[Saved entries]
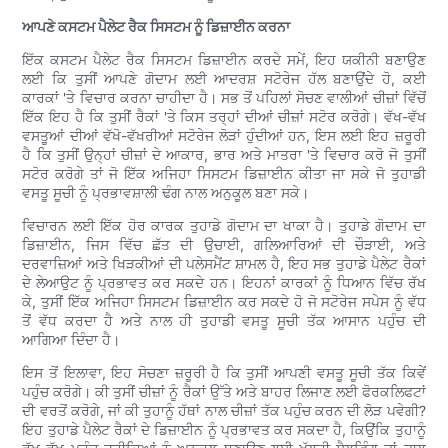
ਆਪਣੇ ਕਸਟਮ ਪੈਲੇਟ ਰੈਕ ਸਿਸਟਮ ਨੂੰ ਡਿਜ਼ਾਈਨ ਕਰਨਾ
ਇੱਕ ਕਸਟਮ ਪੈਲੇਟ ਰੈਕ ਸਿਸਟਮ ਡਿਜ਼ਾਈਨ ਕਰਦੇ ਸਮੇਂ, ਇਹ ਯਕੀਨੀ ਬਣਾਉਣ
ਲਈ ਕਿ ਤੁਸੀਂ ਆਪਣੇ ਗੋਦਾਮ ਲਈ ਆਦਰਸ਼ ਸਟੋਰੇਜ ਹੱਲ ਬਣਾਉਂਦੇ ਹੋ, ਕਈ
ਕਾਰਕਾਂ 'ਤੇ ਵਿਚਾਰ ਕਰਨਾ ਚਾਹੀਦਾ ਹੈ। ਸਭ ਤੋਂ ਪਹਿਲਾਂ ਸੋਚਣ ਵਾਲੀਆਂ ਚੀਜ਼ਾਂ ਵਿੱਚੋਂ
ਇੱਕ ਇਹ ਹੈ ਕਿ ਤੁਸੀਂ ਰੈਕਾਂ 'ਤੇ ਕਿਸ ਤਰ੍ਹਾਂ ਦੀਆਂ ਚੀਜ਼ਾਂ ਸਟੋਰ ਕਰੋਗੇ। ਵੱਖ-ਵੱਖ
ਵਸਤੂਆਂ ਦੀਆਂ ਵੱਖੋ-ਵੱਖਰੀਆਂ ਸਟੋਰੇਜ ਲੋੜਾਂ ਹੁੰਦੀਆਂ ਹਨ, ਇਸ ਲਈ ਇਹ ਜ਼ਰੂਰੀ
ਹੈ ਕਿ ਤੁਸੀਂ ਉਨ੍ਹਾਂ ਚੀਜ਼ਾਂ ਦੇ ਆਕਾਰ, ਭਾਰ ਅਤੇ ਮਾਤਰਾ 'ਤੇ ਵਿਚਾਰ ਕਰੋ ਜੋ ਤੁਸੀਂ
ਸਟੋਰ ਕਰੋਗੇ ਤਾਂ ਜੋ ਇੱਕ ਅਜਿਹਾ ਸਿਸਟਮ ਡਿਜ਼ਾਈਨ ਕੀਤਾ ਜਾ ਸਕੇ ਜੋ ਤੁਹਾਡੀ
ਵਸਤੂ ਸੂਚੀ ਨੂੰ ਪ੍ਰਭਾਵਸ਼ਾਲੀ ਢੰਗ ਨਾਲ ਅਨੁਕੂਲ ਬਣਾ ਸਕੇ।
ਵਿਚਾਰਨ ਲਈ ਇੱਕ ਹੋਰ ਕਾਰਕ ਤੁਹਾਡੇ ਗੋਦਾਮ ਦਾ ਖਾਕਾ ਹੈ। ਤੁਹਾਡੇ ਗੋਦਾਮ ਦਾ
ਡਿਜ਼ਾਈਨ, ਜਿਸ ਵਿੱਚ ਛੱਤ ਦੀ ਉਚਾਈ, ਗਲਿਆਰਿਆਂ ਦੀ ਚੌੜਾਈ, ਅਤੇ
ਦਰਵਾਜ਼ਿਆਂ ਅਤੇ ਖਿੜਕੀਆਂ ਦੀ ਪਲੇਸਮੈਂਟ ਸ਼ਾਮਲ ਹੈ, ਇਹ ਸਭ ਤੁਹਾਡੇ ਪੈਲੇਟ ਰੈਕਾਂ
ਦੇ ਲੇਆਉਟ ਨੂੰ ਪ੍ਰਭਾਵਤ ਕਰ ਸਕਦੇ ਹਨ। ਇਹਨਾਂ ਕਾਰਕਾਂ ਨੂੰ ਧਿਆਨ ਵਿੱਚ ਰੱਖ
ਕੇ, ਤੁਸੀਂ ਇੱਕ ਅਜਿਹਾ ਸਿਸਟਮ ਡਿਜ਼ਾਈਨ ਕਰ ਸਕਦੇ ਹੋ ਜੋ ਸਟੋਰੇਜ ਸਪੇਸ ਨੂੰ ਵੱਧ
ਤੋਂ ਵੱਧ ਕਰਦਾ ਹੈ ਅਤੇ ਨਾਲ ਹੀ ਤੁਹਾਡੀ ਵਸਤੂ ਸੂਚੀ ਤੱਕ ਆਸਾਨ ਪਹੁੰਚ ਦੀ
ਆਗਿਆ ਦਿੰਦਾ ਹੈ।
ਇਸ ਤੋਂ ਇਲਾਵਾ, ਇਹ ਸੋਚਣਾ ਜ਼ਰੂਰੀ ਹੈ ਕਿ ਤੁਸੀਂ ਆਪਣੀ ਵਸਤੂ ਸੂਚੀ ਤੱਕ ਕਿਵੇਂ
ਪਹੁੰਚ ਕਰੋਗੇ। ਕੀ ਤੁਸੀਂ ਚੀਜ਼ਾਂ ਨੂੰ ਰੈਕਾਂ ਉੱਤੇ ਅਤੇ ਬਾਹਰ ਲਿਜਾਣ ਲਈ ਫੋਰਕਲਿਫਟਾਂ
ਦੀ ਵਰਤੋਂ ਕਰੋਗੇ, ਜਾਂ ਕੀ ਤੁਹਾਨੂੰ ਹੱਥਾਂ ਨਾਲ ਚੀਜ਼ਾਂ ਤੱਕ ਪਹੁੰਚ ਕਰਨ ਦੀ ਲੋੜ ਪਵੇਗੀ?
ਇਹ ਤੁਹਾਡੇ ਪੈਲੇਟ ਰੈਕਾਂ ਦੇ ਡਿਜ਼ਾਈਨ ਨੂੰ ਪ੍ਰਭਾਵਤ ਕਰ ਸਕਦਾ ਹੈ, ਕਿਉਂਕਿ ਤੁਹਾਨੂੰ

▸ Your task
Leaving out only the pictures, retype every record exactly.

▸ Problem solution
ਆਪਣੇ ਕਸਟਮ ਪੈਲੇਟ ਰੈਕ ਸਿਸਟਮ ਨੂੰ ਡਿਜ਼ਾਈਨ ਕਰਨਾ
ਇੱਕ ਕਸਟਮ ਪੈਲੇਟ ਰੈਕ ਸਿਸਟਮ ਡਿਜ਼ਾਈਨ ਕਰਦੇ ਸਮੇਂ, ਇਹ ਯਕੀਨੀ ਬਣਾਉਣ
ਲਈ ਕਿ ਤੁਸੀਂ ਆਪਣੇ ਗੋਦਾਮ ਲਈ ਆਦਰਸ਼ ਸਟੋਰੇਜ ਹੱਲ ਬਣਾਉਂਦੇ ਹੋ, ਕਈ
ਕਾਰਕਾਂ 'ਤੇ ਵਿਚਾਰ ਕਰਨਾ ਚਾਹੀਦਾ ਹੈ। ਸਭ ਤੋਂ ਪਹਿਲਾਂ ਸੋਚਣ ਵਾਲੀਆਂ ਚੀਜ਼ਾਂ ਵਿੱਚੋਂ
ਇੱਕ ਇਹ ਹੈ ਕਿ ਤੁਸੀਂ ਰੈਕਾਂ 'ਤੇ ਕਿਸ ਤਰ੍ਹਾਂ ਦੀਆਂ ਚੀਜ਼ਾਂ ਸਟੋਰ ਕਰੋਗੇ। ਵੱਖ-ਵੱਖ
ਵਸਤੂਆਂ ਦੀਆਂ ਵੱਖੋ-ਵੱਖਰੀਆਂ ਸਟੋਰੇਜ ਲੋੜਾਂ ਹੁੰਦੀਆਂ ਹਨ, ਇਸ ਲਈ ਇਹ ਜ਼ਰੂਰੀ
ਹੈ ਕਿ ਤੁਸੀਂ ਉਨ੍ਹਾਂ ਚੀਜ਼ਾਂ ਦੇ ਆਕਾਰ, ਭਾਰ ਅਤੇ ਮਾਤਰਾ 'ਤੇ ਵਿਚਾਰ ਕਰੋ ਜੋ ਤੁਸੀਂ
ਸਟੋਰ ਕਰੋਗੇ ਤਾਂ ਜੋ ਇੱਕ ਅਜਿਹਾ ਸਿਸਟਮ ਡਿਜ਼ਾਈਨ ਕੀਤਾ ਜਾ ਸਕੇ ਜੋ ਤੁਹਾਡੀ
ਵਸਤੂ ਸੂਚੀ ਨੂੰ ਪ੍ਰਭਾਵਸ਼ਾਲੀ ਢੰਗ ਨਾਲ ਅਨੁਕੂਲ ਬਣਾ ਸਕੇ।
ਵਿਚਾਰਨ ਲਈ ਇੱਕ ਹੋਰ ਕਾਰਕ ਤੁਹਾਡੇ ਗੋਦਾਮ ਦਾ ਖਾਕਾ ਹੈ। ਤੁਹਾਡੇ ਗੋਦਾਮ ਦਾ
ਡਿਜ਼ਾਈਨ, ਜਿਸ ਵਿੱਚ ਛੱਤ ਦੀ ਉਚਾਈ, ਗਲਿਆਰਿਆਂ ਦੀ ਚੌੜਾਈ, ਅਤੇ
ਦਰਵਾਜ਼ਿਆਂ ਅਤੇ ਖਿੜਕੀਆਂ ਦੀ ਪਲੇਸਮੈਂਟ ਸ਼ਾਮਲ ਹੈ, ਇਹ ਸਭ ਤੁਹਾਡੇ ਪੈਲੇਟ ਰੈਕਾਂ
ਦੇ ਲੇਆਉਟ ਨੂੰ ਪ੍ਰਭਾਵਤ ਕਰ ਸਕਦੇ ਹਨ। ਇਹਨਾਂ ਕਾਰਕਾਂ ਨੂੰ ਧਿਆਨ ਵਿੱਚ ਰੱਖ
ਕੇ, ਤੁਸੀਂ ਇੱਕ ਅਜਿਹਾ ਸਿਸਟਮ ਡਿਜ਼ਾਈਨ ਕਰ ਸਕਦੇ ਹੋ ਜੋ ਸਟੋਰੇਜ ਸਪੇਸ ਨੂੰ ਵੱਧ
ਤੋਂ ਵੱਧ ਕਰਦਾ ਹੈ ਅਤੇ ਨਾਲ ਹੀ ਤੁਹਾਡੀ ਵਸਤੂ ਸੂਚੀ ਤੱਕ ਆਸਾਨ ਪਹੁੰਚ ਦੀ
ਆਗਿਆ ਦਿੰਦਾ ਹੈ।
ਇਸ ਤੋਂ ਇਲਾਵਾ, ਇਹ ਸੋਚਣਾ ਜ਼ਰੂਰੀ ਹੈ ਕਿ ਤੁਸੀਂ ਆਪਣੀ ਵਸਤੂ ਸੂਚੀ ਤੱਕ ਕਿਵੇਂ
ਪਹੁੰਚ ਕਰੋਗੇ। ਕੀ ਤੁਸੀਂ ਚੀਜ਼ਾਂ ਨੂੰ ਰੈਕਾਂ ਉੱਤੇ ਅਤੇ ਬਾਹਰ ਲਿਜਾਣ ਲਈ ਫੋਰਕਲਿਫਟਾਂ
ਦੀ ਵਰਤੋਂ ਕਰੋਗੇ, ਜਾਂ ਕੀ ਤੁਹਾਨੂੰ ਹੱਥਾਂ ਨਾਲ ਚੀਜ਼ਾਂ ਤੱਕ ਪਹੁੰਚ ਕਰਨ ਦੀ ਲੋੜ ਪਵੇਗੀ?
ਇਹ ਤੁਹਾਡੇ ਪੈਲੇਟ ਰੈਕਾਂ ਦੇ ਡਿਜ਼ਾਈਨ ਨੂੰ ਪ੍ਰਭਾਵਤ ਕਰ ਸਕਦਾ ਹੈ, ਕਿਉਂਕਿ ਤੁਹਾਨੂੰ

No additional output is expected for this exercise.